12 March 2006

Be Afraid

In all criminal prosecutions, the accused shall enjoy a right to a speedy and public trial, by an impartial jury of the State and district wherein the crime shall have been committed, which district shall have been previously ascertained by law, and to be informed of the nature and cause of the accusation; to be confronted with the witnesses against him; to have compulsory process for obtaining witnesses in his favor, and to have the Assistance of Counsel for his defense.

6th Amendment, United States Constitution (emphasis added).

Cases in the United States criminal courts aren't supposed to involve secret orders based on secret evidence which the defense is not given an opportunity to challenge:

A federal judge issued a highly unusual classified ruling yesterday, denying a motion for dismissal of a case against two leaders of an Albany mosque who are accused of laundering money in a federal terrorism sting operation.
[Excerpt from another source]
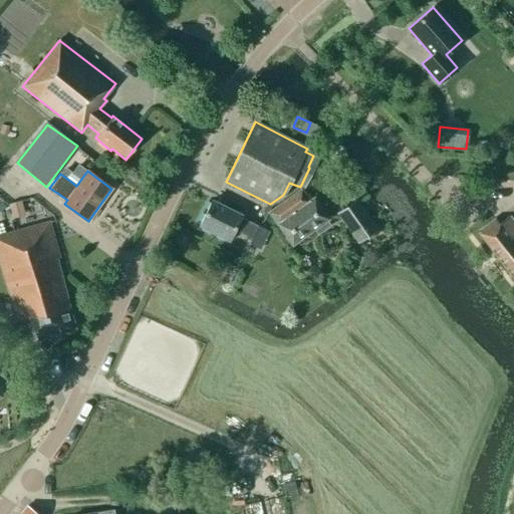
[(268,212),(270,214),(292,245),(328,220),(314,199),(310,201),(300,188),(272,207),(268,212)]
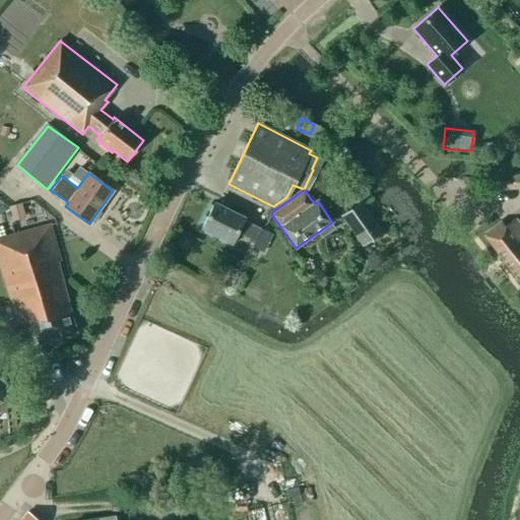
[(10,206),(9,206),(11,213),(23,210),(21,203),(10,206)]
Because the ruling was classified, the defense lawyers were barred from reading why the judge decided that way. . . . The classified order by Judge Thomas J. McAvoy of United States District Court for the Northern District of New York came only a few hours after the government filed its own classified documents to the judge. Prosecutors were responding to a motion filed on Jan. 20 by Mr. Aref's lawyer, Terence L. Kindlon.

The prosecutors asked the judge to review their papers in his chambers without making them public or showing them to the defense. At midafternoon the judge issued a document announcing that he had entered the classified order denying Mr. Kindlon's request. . . . As of late yesterday, Mr. Kindlon, even though he has a federal security clearance to represent Mr. Aref in the trial, had not been able to see the substance of the ruling. . . . In his motion, Mr. Kindlon cited an article in The New York Times on Jan. 17 that reported that "different officials agree" that the security agency's program had "played a role" in the arrest of Mr. Aref and Mr. Hossain. Mr. Hossain's lawyer, Kevin A. Luibrand, joined the request to dismiss the case.

Mr. Kindlon asked that all evidence in the case stemming from N.S.A. wiretaps be given to the defense. He argued that the program was unconstitutional and so the evidence should be suppressed.

I cannot conceive of any circumstance in which the court of action taken by the prosecution and the judge in this action could possibly constitutional. If an unlawful wiretap is the basis of the prosecution, the only lawful course of action is to grant the motion to suppress evidence related to that wiretap. If the prosecution is based on a lawful wiretap, the judge should, at least, issue a rule available only to the defense counsel which states that the motion is denied because a lawful warrant was issued for the wiretap and that the wiretap warrant itself cannot be disclosed because it contains information pertinent to third parties which remains classified for good cause. If the defense is being kept out of the loop because the defense lawyer is suspected of being part of the plot, the government should arrest the defense lawyer or move to disqualify him.

This seems like a good moment for either an interlocutory appeal, or a mandamus motion directed at the judge and prosecution in a higher court. For the case to proceed based on a secret order based on secret evidence is to make a mockery of our legal system.